Instructions for the task - Write out the rows below word for word, starting at the line that contains "family: Lomariopsidaceae" and continuing through the last row. Leave the pictures out.

(Saved entries)
+++
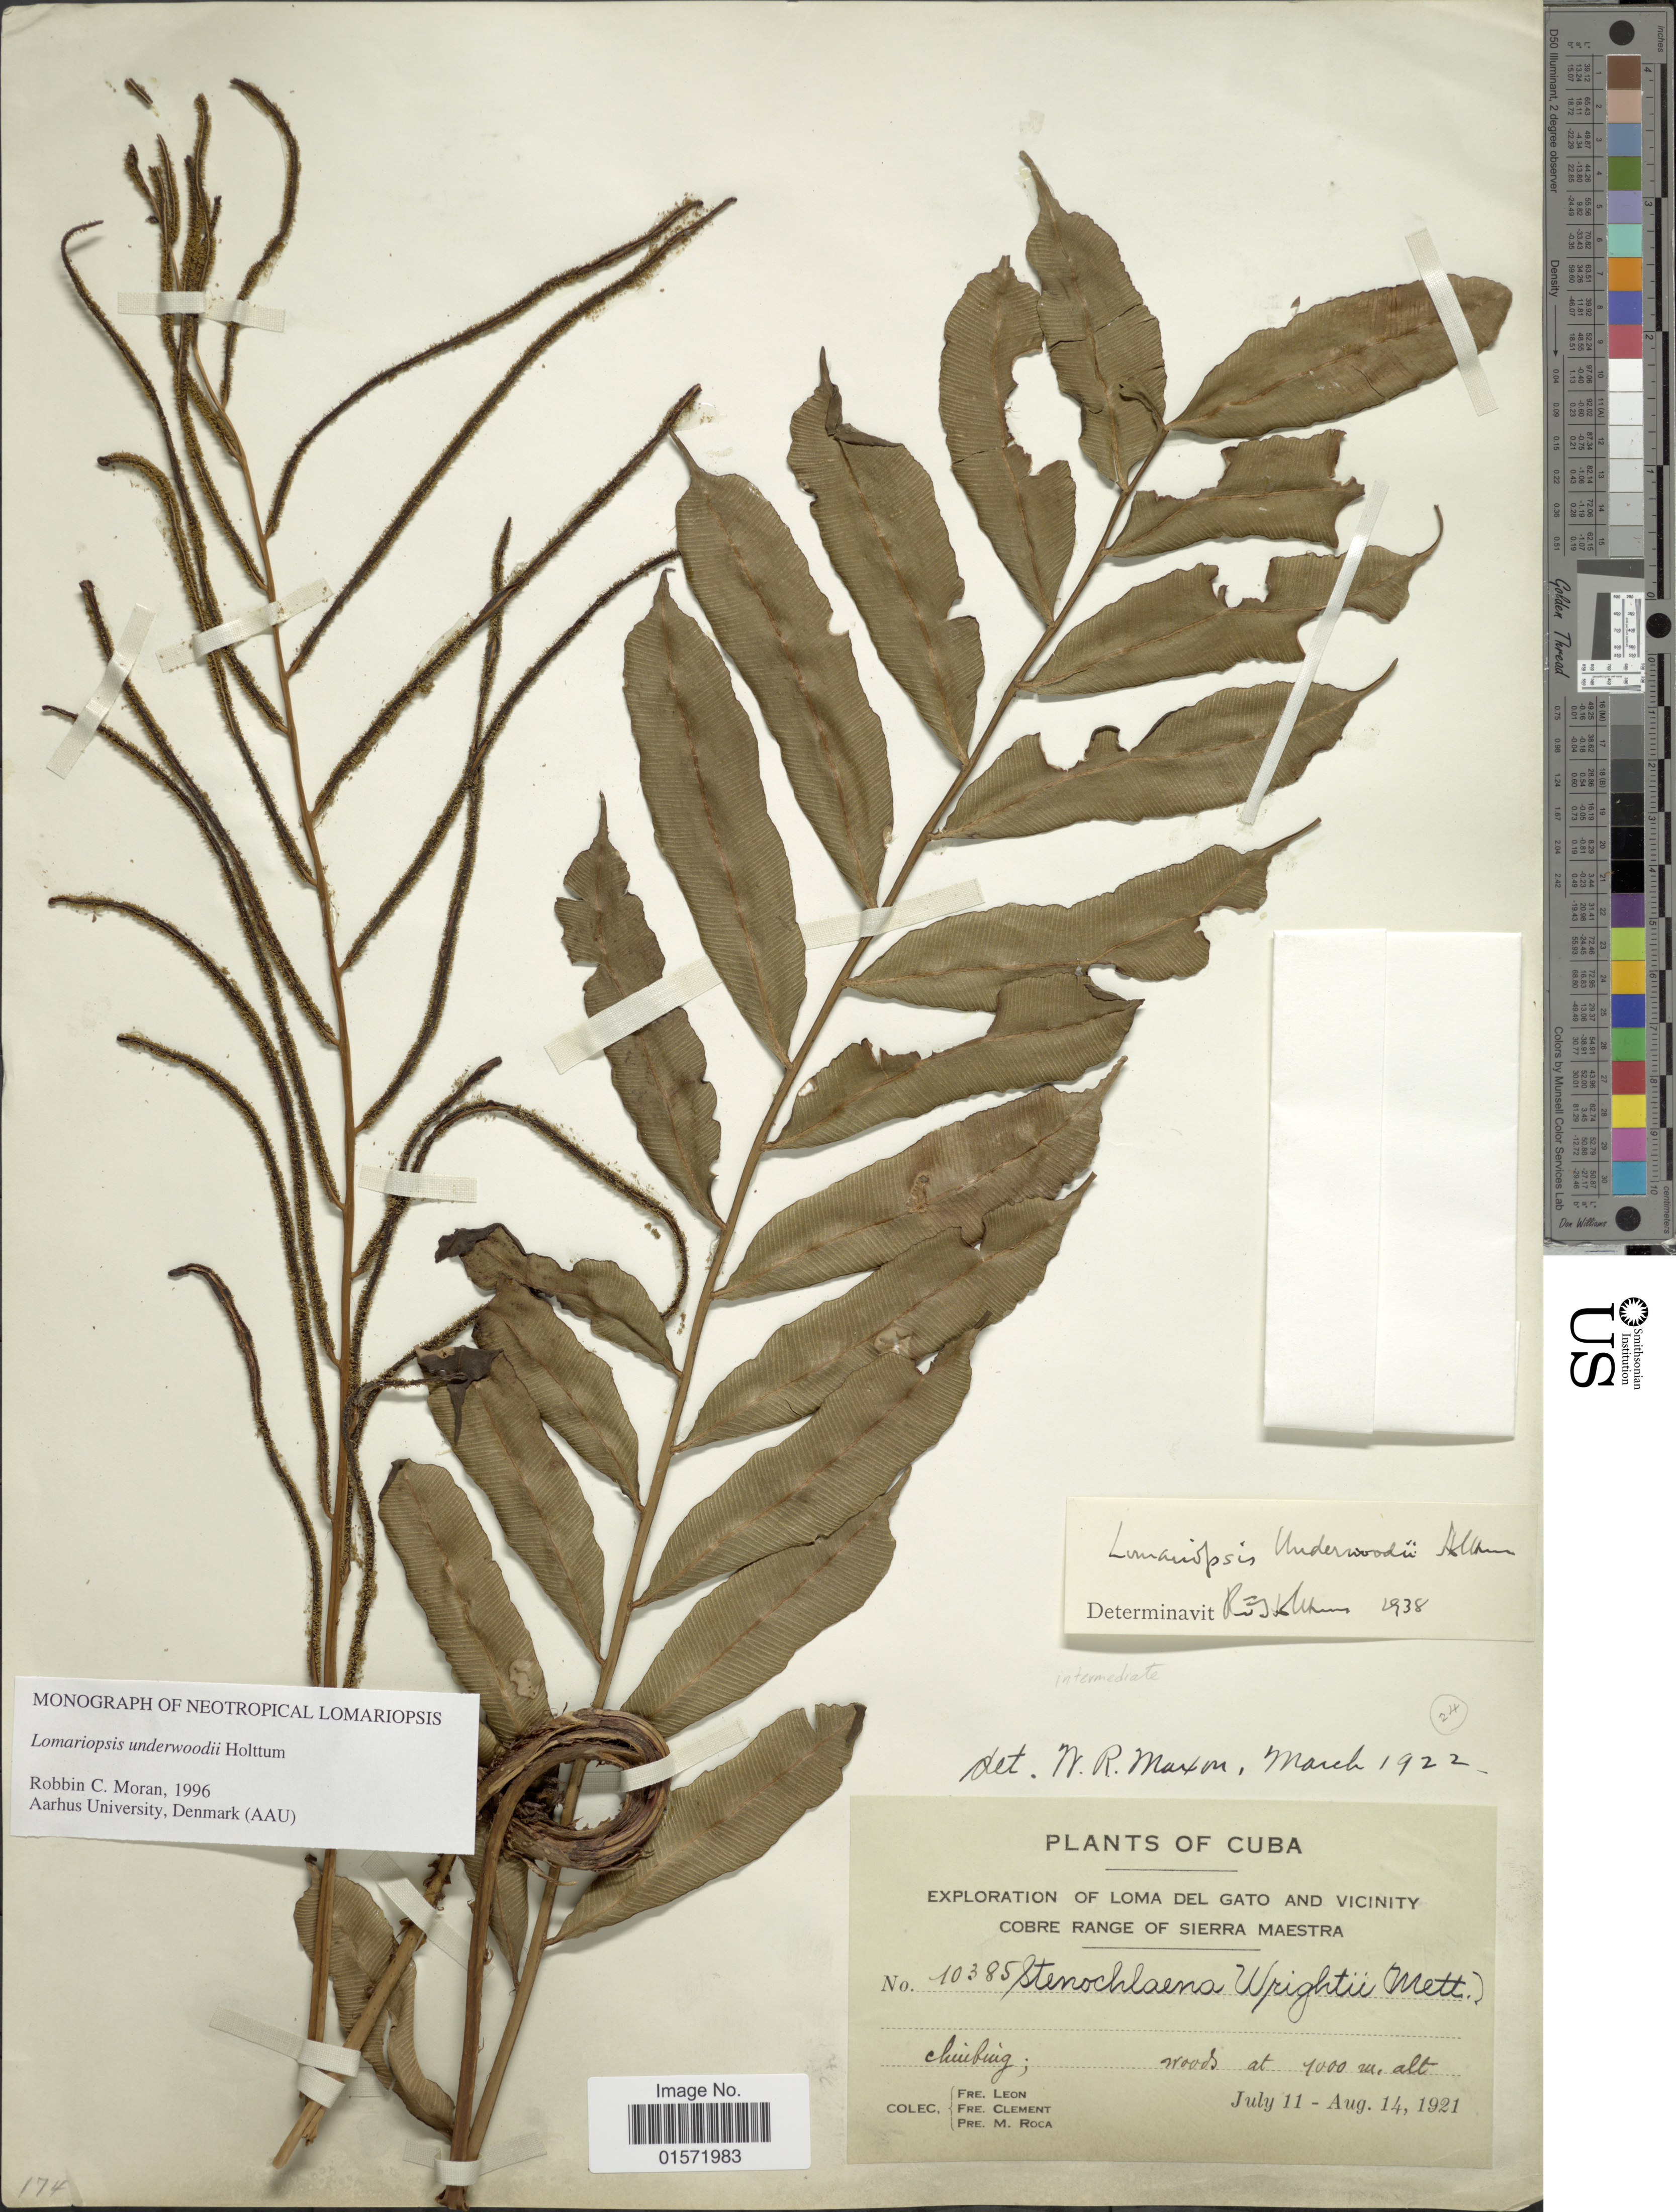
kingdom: Plantae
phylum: Tracheophyta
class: Polypodiopsida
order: Polypodiales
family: Lomariopsidaceae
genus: Lomariopsis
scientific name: Lomariopsis underwoodii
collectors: Bro. León, B. Clement & P. Roca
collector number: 10385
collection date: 1921-07-11/1921-08-14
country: Cuba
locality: Loma Del Gato and Vicinity Cobre Range of Sierra Maestra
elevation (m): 1000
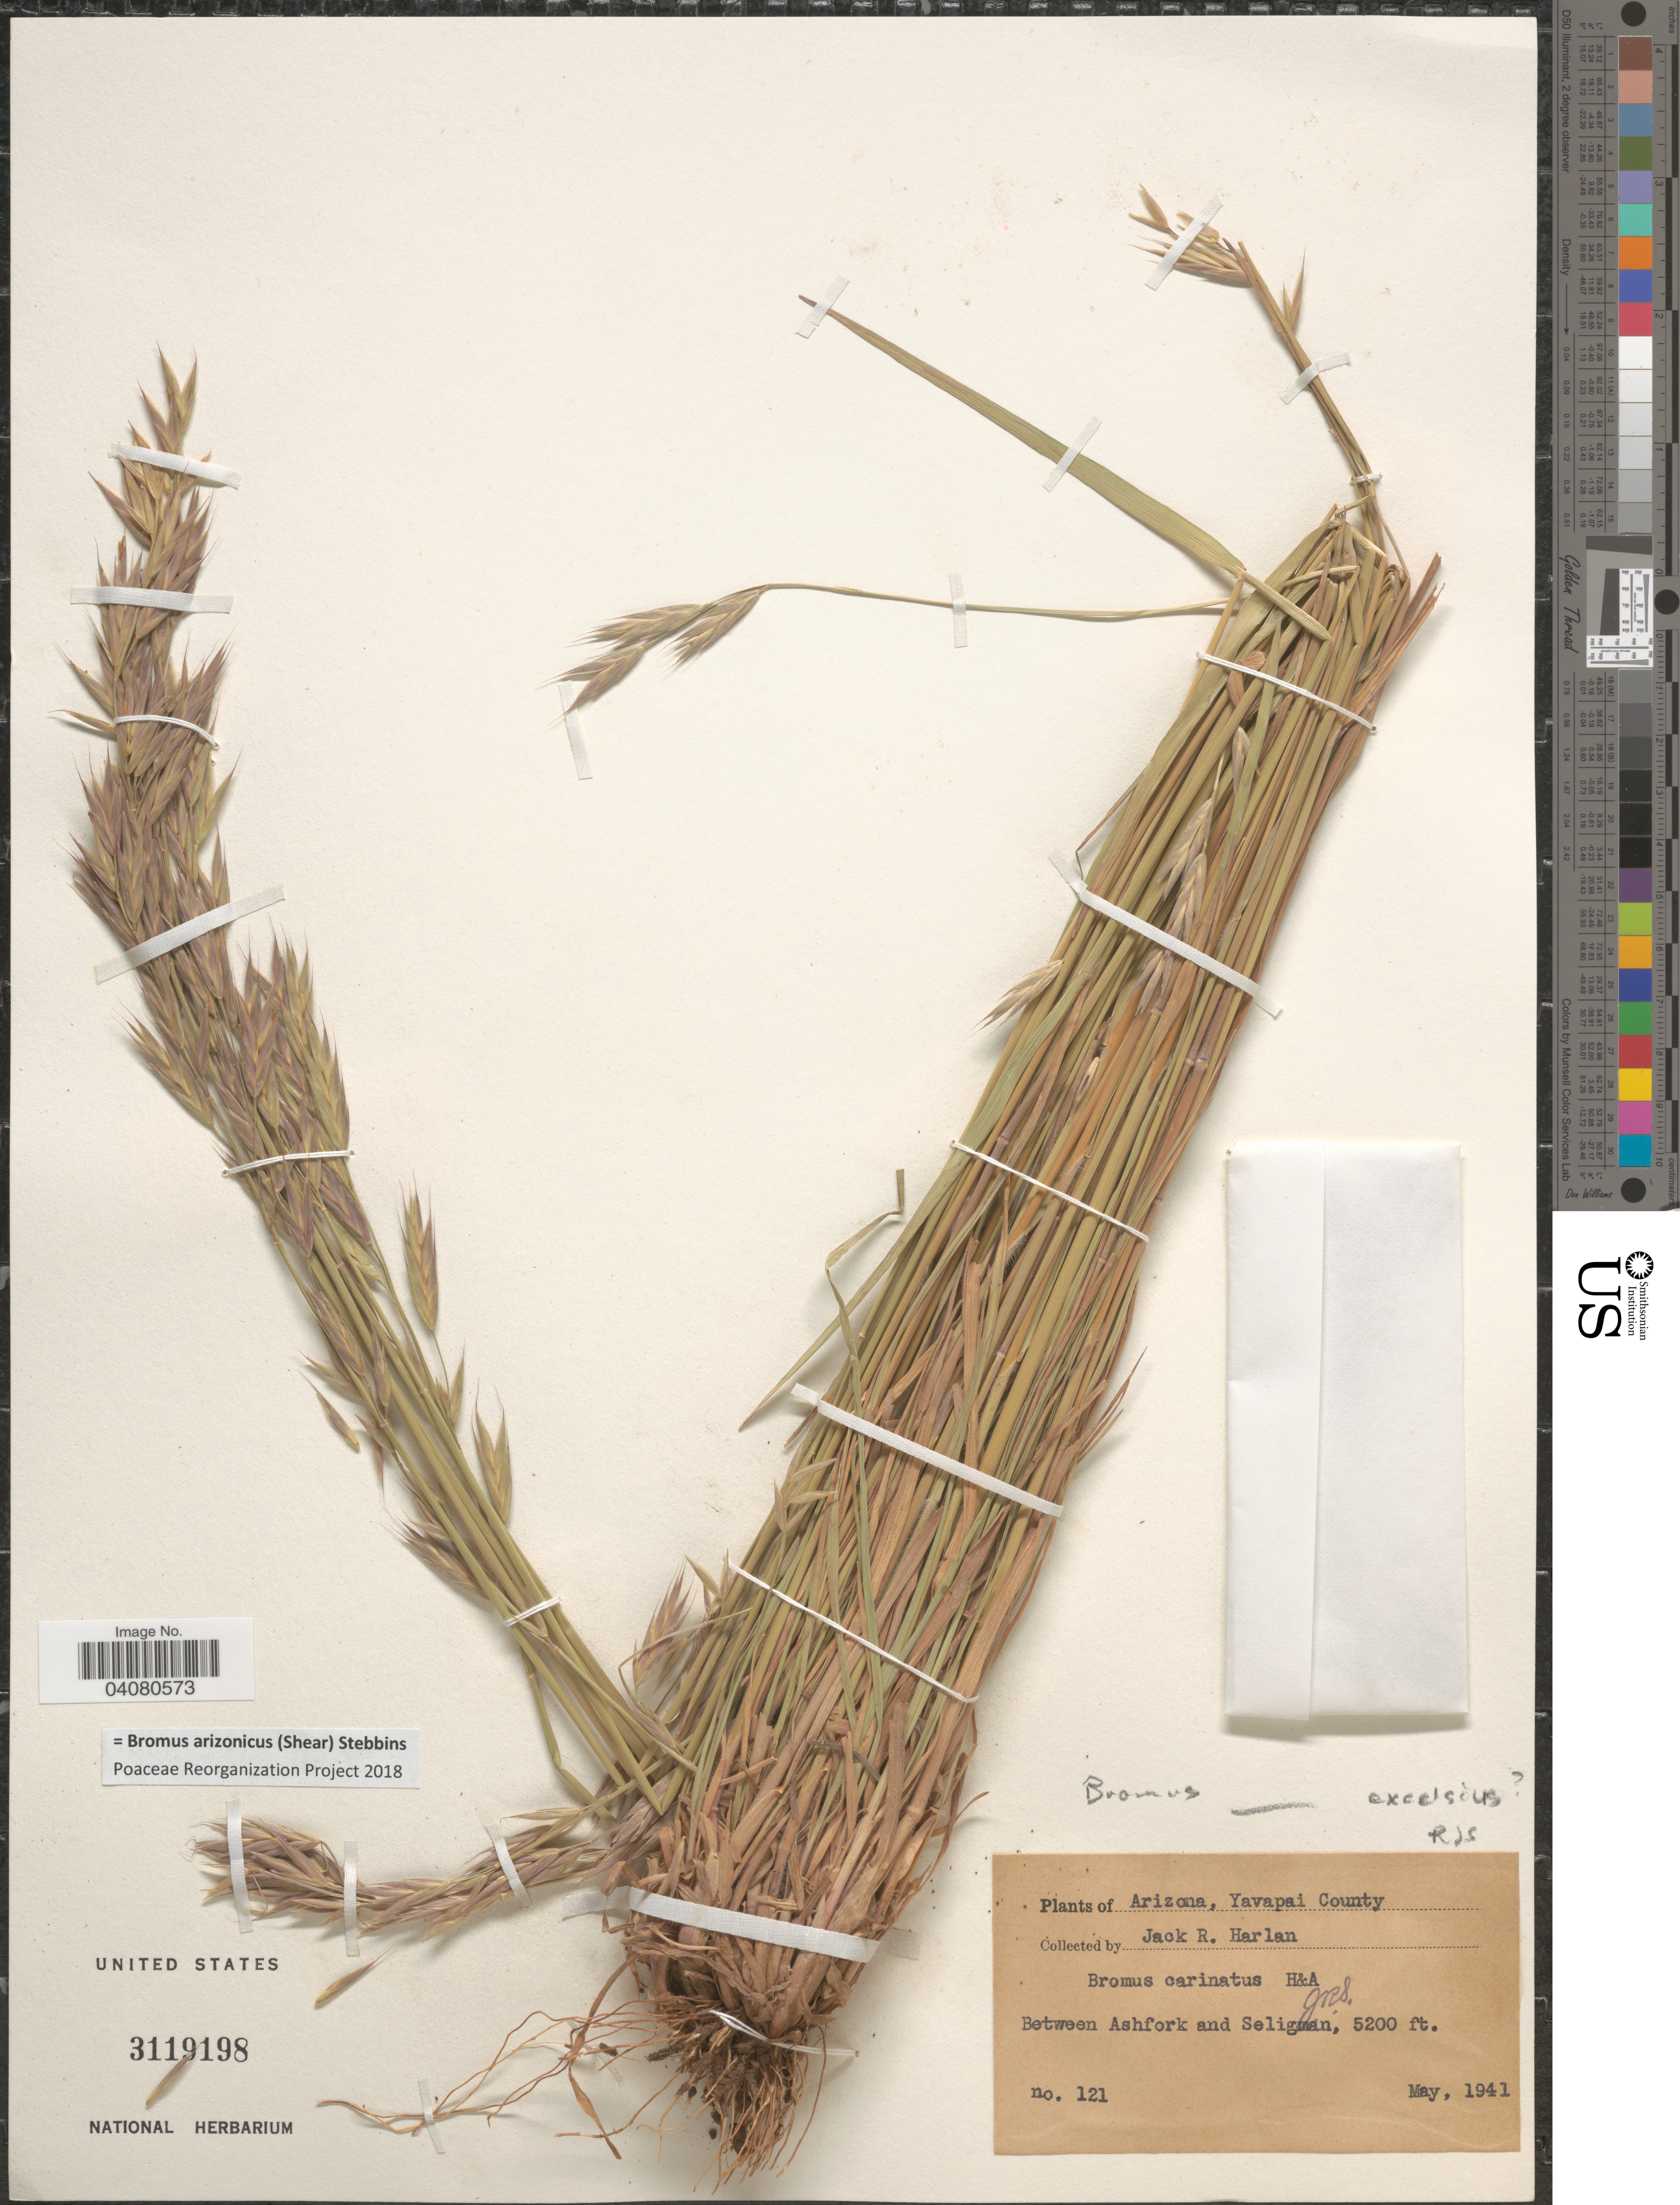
+++
Task output -
family: Lomariopsidaceae
genus: Lomariopsis
scientific name: Lomariopsis underwoodii
collectors: Bro. León, B. Clement & P. Roca
collector number: 10385
collection date: 1921-07-11/1921-08-14
country: Cuba
locality: Loma Del Gato and Vicinity Cobre Range of Sierra Maestra
elevation (m): 1000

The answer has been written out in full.